Abrupt wurde der Dampf wieder abgeschaltet, und Daniel schnappte zitternd nach Luft. Dann spritzte aus allen Richtungen gleichzeitig eine ätzende weiße Flüssigkeit auf ihn. Daniel stolperte hierhin und dorthin, vom Druck erbarmungslos herumgeschubst, und versuchte, Nase und Mund zu schützen, damit er weiter nach Luft schnappen konnte. Es dauerte lange, bis der Sprühnebel wieder abgeschaltet wurde, und Daniel lehnte sich an die Wand und spuckte das aus, was ihm an kalkiger Flüssigkeit in den Mund geraten war. Er versuchte, den Atem wieder zu beruhigen. Die Flüssigkeit glitt an seinem zitternden Körper herab und verschwand durch verborgene Kanäle.

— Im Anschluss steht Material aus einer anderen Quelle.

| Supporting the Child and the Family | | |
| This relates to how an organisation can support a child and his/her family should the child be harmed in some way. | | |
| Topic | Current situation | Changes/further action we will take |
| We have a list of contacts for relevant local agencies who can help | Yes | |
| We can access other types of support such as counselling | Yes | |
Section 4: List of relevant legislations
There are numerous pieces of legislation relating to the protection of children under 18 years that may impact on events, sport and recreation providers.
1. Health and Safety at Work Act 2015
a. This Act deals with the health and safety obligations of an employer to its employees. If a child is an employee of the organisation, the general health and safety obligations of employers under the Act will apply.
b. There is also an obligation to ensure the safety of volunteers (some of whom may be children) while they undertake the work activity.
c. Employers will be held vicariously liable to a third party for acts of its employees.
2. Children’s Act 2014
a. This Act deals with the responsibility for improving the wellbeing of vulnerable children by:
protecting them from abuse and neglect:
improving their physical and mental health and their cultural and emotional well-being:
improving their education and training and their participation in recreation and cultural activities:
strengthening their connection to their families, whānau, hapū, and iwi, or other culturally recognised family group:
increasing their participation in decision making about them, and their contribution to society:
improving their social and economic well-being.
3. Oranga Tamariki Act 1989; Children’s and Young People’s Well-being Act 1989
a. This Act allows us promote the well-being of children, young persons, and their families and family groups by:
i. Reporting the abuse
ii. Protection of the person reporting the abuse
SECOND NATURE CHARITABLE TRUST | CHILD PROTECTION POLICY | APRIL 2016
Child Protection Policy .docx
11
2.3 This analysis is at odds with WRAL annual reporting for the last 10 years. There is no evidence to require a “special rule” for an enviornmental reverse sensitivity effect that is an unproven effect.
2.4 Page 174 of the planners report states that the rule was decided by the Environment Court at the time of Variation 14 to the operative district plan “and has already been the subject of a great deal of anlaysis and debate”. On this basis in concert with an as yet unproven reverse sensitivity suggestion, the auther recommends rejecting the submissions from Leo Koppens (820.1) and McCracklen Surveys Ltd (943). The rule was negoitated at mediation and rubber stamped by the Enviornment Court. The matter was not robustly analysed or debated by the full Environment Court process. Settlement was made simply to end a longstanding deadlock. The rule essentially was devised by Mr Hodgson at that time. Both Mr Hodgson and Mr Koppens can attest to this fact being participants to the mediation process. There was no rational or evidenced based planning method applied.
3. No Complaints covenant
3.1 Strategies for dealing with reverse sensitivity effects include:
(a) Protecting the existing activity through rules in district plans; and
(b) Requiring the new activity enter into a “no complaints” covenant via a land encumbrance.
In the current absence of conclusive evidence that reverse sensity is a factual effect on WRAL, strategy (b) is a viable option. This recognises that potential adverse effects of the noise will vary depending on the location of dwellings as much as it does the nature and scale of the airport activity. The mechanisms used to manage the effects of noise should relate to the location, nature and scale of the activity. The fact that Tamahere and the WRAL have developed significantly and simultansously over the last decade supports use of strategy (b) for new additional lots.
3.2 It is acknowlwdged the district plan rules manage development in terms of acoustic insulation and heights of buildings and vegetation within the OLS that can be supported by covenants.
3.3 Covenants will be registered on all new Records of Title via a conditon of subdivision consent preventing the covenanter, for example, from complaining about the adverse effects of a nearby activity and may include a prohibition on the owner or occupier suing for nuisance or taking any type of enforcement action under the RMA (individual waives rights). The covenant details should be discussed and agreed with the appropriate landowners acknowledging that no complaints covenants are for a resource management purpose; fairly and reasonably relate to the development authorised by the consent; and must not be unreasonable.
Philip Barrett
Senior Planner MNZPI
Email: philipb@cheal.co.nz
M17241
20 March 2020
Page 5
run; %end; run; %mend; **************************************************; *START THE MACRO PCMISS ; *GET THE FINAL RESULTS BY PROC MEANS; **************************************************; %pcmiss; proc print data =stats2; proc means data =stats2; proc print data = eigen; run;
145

»Was zum Teufel sollte das denn?« verlange er schließlich zu wissen. »Das war keine Dekontaminierung; das war schiere Rachsucht.«
»Wir wünschen hier nichts, was aus der Welt des Fleisches stammt«, sagte die körperlose Stimme gelassen. »Durchquert die Tür. Ein Schutzanzug wartet auf Euch. Zieht ihn an.«
Daniel wollte schon fragen Welche Tür? Er schluckte es jedoch wieder hinunter, als er sah, wie in der Wand gegenüber eine Tür auftauchte, von der einen Augenblick vorher noch keine Spur vorhanden gewesen war. Er schniefte und stampfte hinüber, wobei er immer noch tropfte. Er schüttelte sich, so gut es ging, durchquerte die Tür und gelangte in den nächsten Raum. Dieser erwies sich als genauso weiß und ohne Merkmal, von einem seltsamen durchsichtigen Anzug abgesehen, der an der Wand hing. Er wirkte wie ein Standardkörperanzug, obwohl Daniel nicht wußte, was das für ein durchsichtiges Material sein könnte. Er nahm den Anzug von der Wand und stellte erstaunt fest, daß er praktisch nichts wog. Er zuckte die Achseln und zog ihn an, indem er durch einen Schlitz im Rücken stieg, der sich von selbst verschloß, sobald Daniel vollständig darinnen steckte. Das Material knisterte unter seinen Fingern wie Papier, schien aber einigermaßen widerstandsfähig zu sein.
Und dann heftete sich der Stoff fest an seine Haut, paßte exakt in alle Nischen und Winkel, ohne daß irgendwo eine Luftblase zurückblieb. Weiteres Material stieg von den Schultern auf und bedeckte Kopf und Gesicht. Ein wenig Spielraum blieb vor Augen, Nase und Mund erhalten, mehr nicht. Daniel geriet für einen Moment in Panik, ehe er feststellte, daß er durch den Stoff hindurch Luft bekam. Er tastete ihn ab, aber das Material gab nicht nach. Er runzelte die Stirn und probierte ein paar einfache Bewegungen. Der Anzug bewegte sich mühelos mit wie eine zweite Haut.